Vincenzo Montella’s new side have finished 8th, 10th, and 7th the previous three seasons. So when they opened the season with a 1-0 loss at home to Udinese – perhaps the worst Udinese team of the past 10-15 years – it seemed like this would be yet another season where the Rossoneri would barely factor in a race for a Europa League spot, nevermind the Scudetto.

Yet, their 2-1 victory away at Palermo demonstrated just how different this season is; yes, they needed a late goal to win after conceding an equalizer to the league’s second worst offensive side, but Gianluca Lapadula opened his season tally to become the eighth player to score for the side and show that they can win matches without Carlos Bacca.

In fact, the Columbian has scored exactly zero of the side’s seven goals over the past five games, from which they’ve secured twelve points. They’re third in the table and just one point behind Roma, after doing Luciano Spalletti’s men a massive favor two weeks ago by beating Juventus and keeping the title race close.

For the first time in years, they look like they belong back towards the top.

Napoli are struggling on both sides of the pitch

In their last five matches, Napoli have won just two and drawn another. During that time, they’ve scored more than one goal just twice, and even then, it was only two goals – against Crotone and Empoli.

Without Arkadiusz Milik, it is safe to say, their offense is struggling. To put it into perspective, over the last five matches, Roma have notched 13 goals, Juventus have 10, while Napoli have a mere seven.

The interesting point is that Napoli have only conceded one more goal than Roma and just four more than Juventus, but the true issue is how their goals have dried up this season.
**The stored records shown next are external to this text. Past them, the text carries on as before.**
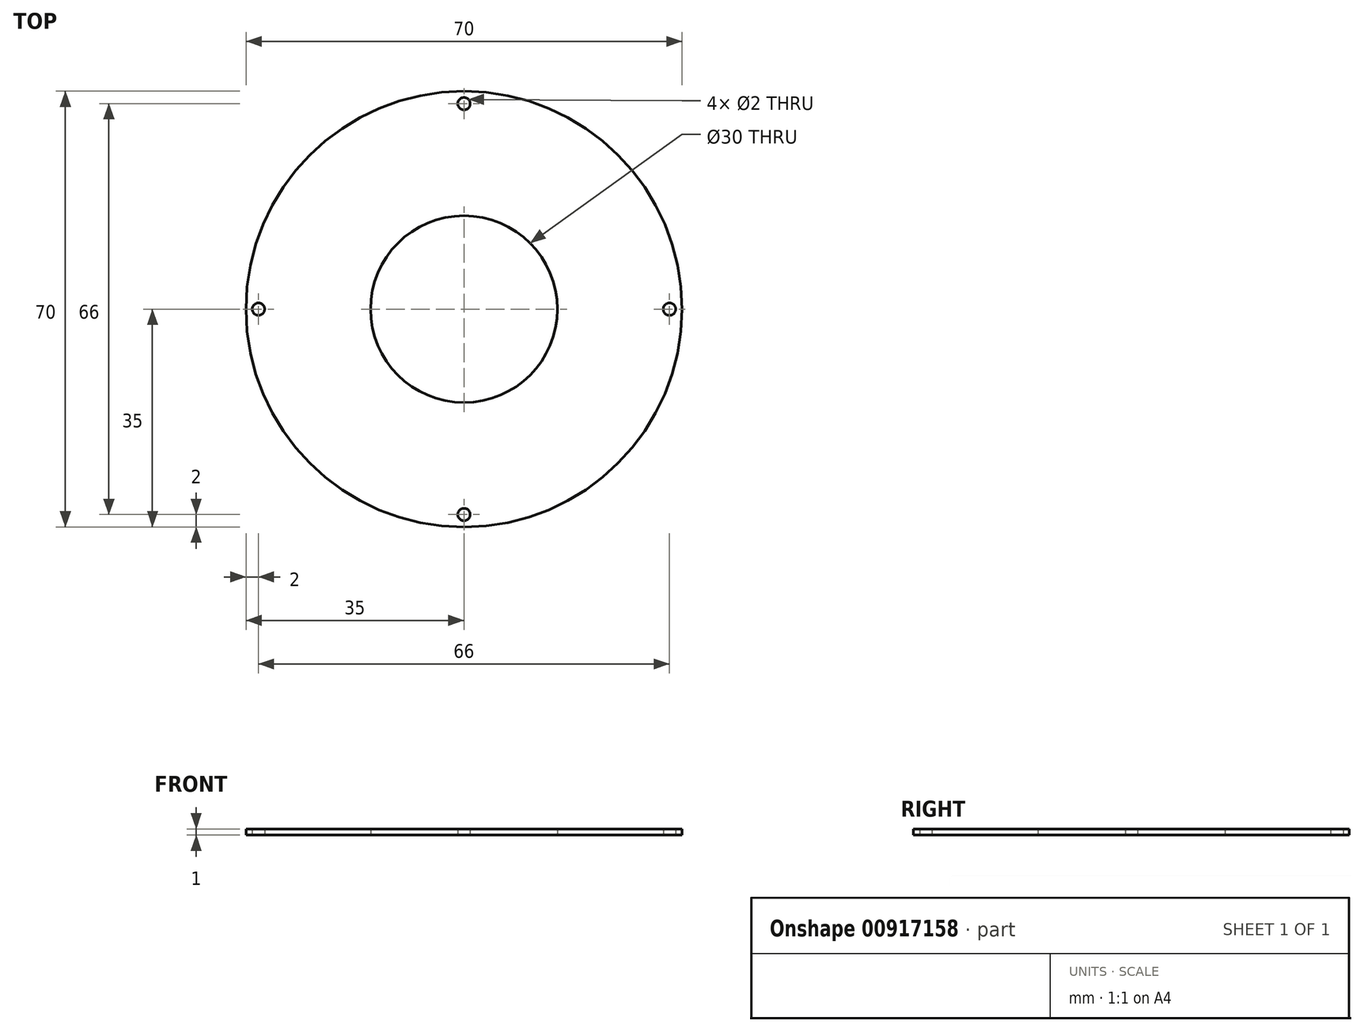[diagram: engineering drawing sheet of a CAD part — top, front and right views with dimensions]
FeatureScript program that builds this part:
annotation { "Feature Type Name" : "Feature", "Feature Type Description" : "" }
export const myFeature = defineFeature(function(context is Context, id is Id, definition is map)
    precondition{}
    {
        {
            var Q0;
            Q0=qCreatedBy(makeId("Top.planeOp"),FACE);
            var sketch = newSketch(context, id + "F0", { "sketchPlane" : qUnion([Q0])});
            skCircle(sketch, "E0", {"center": v(0, 0) * mm, "radius": 35 * mm});
            skCircle(sketch, "E1", {"center": v(0, 0) * mm, "radius": 15 * mm});
            skCircle(sketch, "E2", {"center": v(0, 33) * mm, "radius": 1 * mm});
            skCircle(sketch, "E3.1.0", {"center": v(-33, 0) * mm, "radius": 1 * mm});
            skCircle(sketch, "E3.2.0", {"center": v(0, -33) * mm, "radius": 1 * mm});
            skCircle(sketch, "E3.3.0", {"center": v(33, 0) * mm, "radius": 1 * mm});
            skSolve(sketch);
        }
        {
            var Q0;
            Q0 = qSketchRegion(id + "F0", true);
            extrude(context, id + "F1", {"entities" : qUnion([Q0]), "depth" : 1 * mm, "offsetDistance" : 25 * mm});
        }
    });
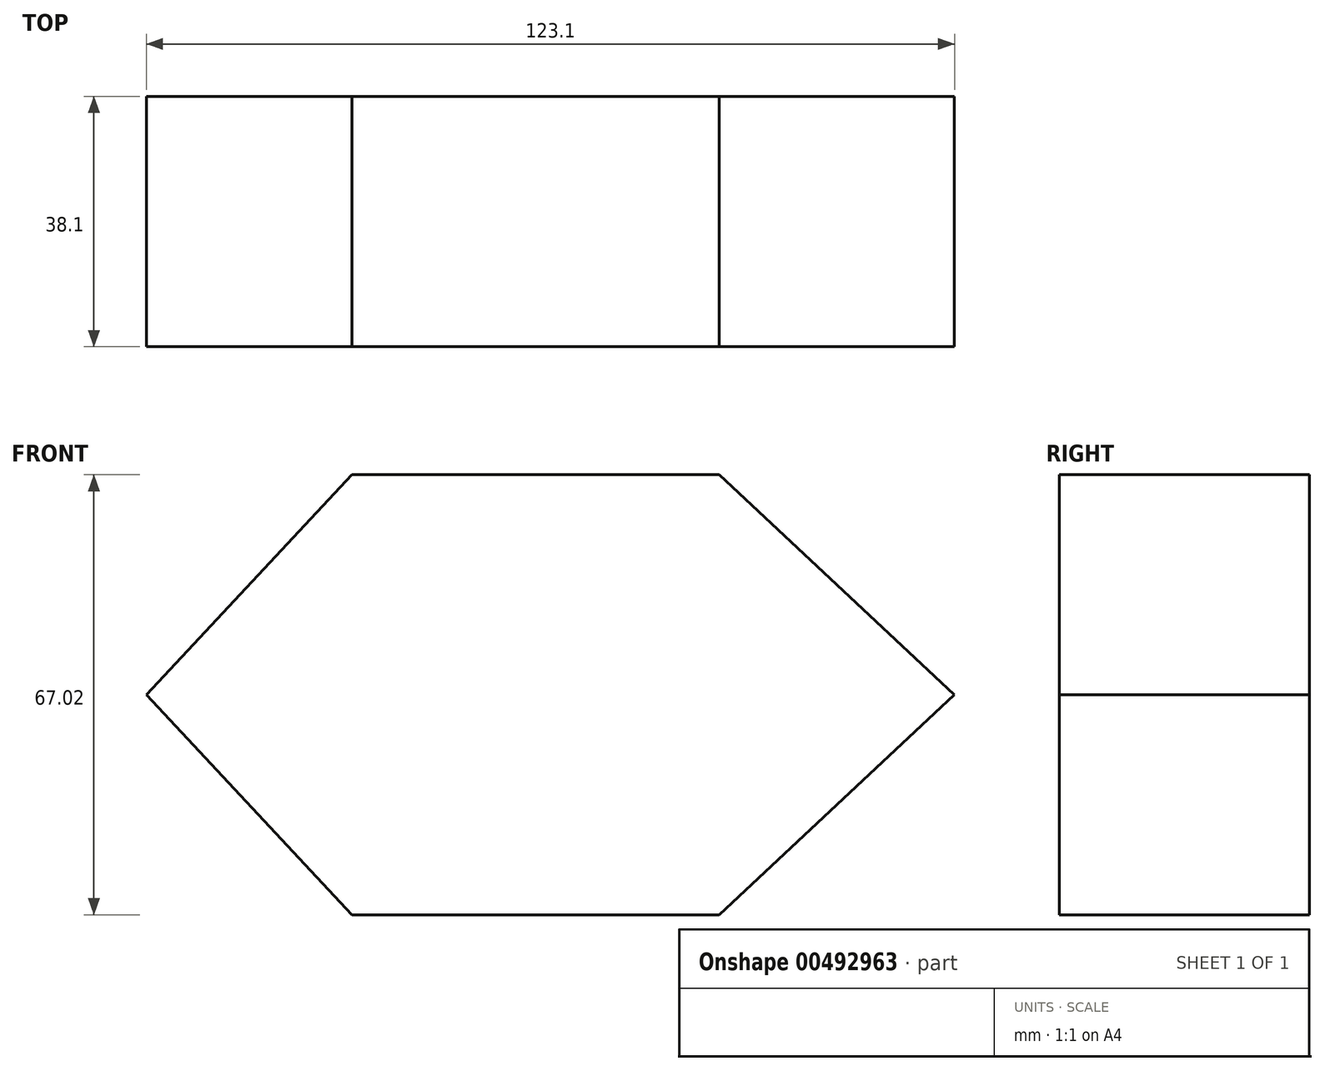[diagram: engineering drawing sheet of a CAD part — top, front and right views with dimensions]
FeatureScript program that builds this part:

The first four weeks of the season saw them score two, four, three, and three goals; in the eight weeks since then, they’ve only scored more than one goal twice and fired blanks twice as well.

Without their leading frontman and a goalkeeper situation that looks shaky, sixth-placed Napoli need to reconfigure quickly before the gap to first widens further than the current nine-point gap.

Serie A teams aren’t terribly quick out of the gate

Besides Andrea Belotti and Adem Ljajic, who scored a quickfire brace to set Torino well on their way to victory over Cagliari, no team scored in the opening ten minutes this weekend. The 16 second half goals this weekend proved to be particularly vital particularly for the bigger teams, completely changing the shape of Chievo–Juventus (a first-half draw into a visitor’s win), Inter-Crotone (first half draw into a home win), Fiorentina-Sampdoria (home win into draw).

Even more intriguingly, no team that scored first lost this weekend: three drew, and the other seven won.

So what does it all mean for Roma?

For Roma, then, interpreting all this means taking Montella’s side quite seriously (and keeping an eye on their league meeting in a few weeks’ time! Roma’s plethora of attacking options mean that they typically outscore opponents far more than Napoli have been doing – Edin Dzeko and Mohamed Salah are two of the league’s top five scorers, and demonstrate how the burden of scoring is spread throughout the squad.

And as long as Roma score early and often, they should continue right along with that particular league trend.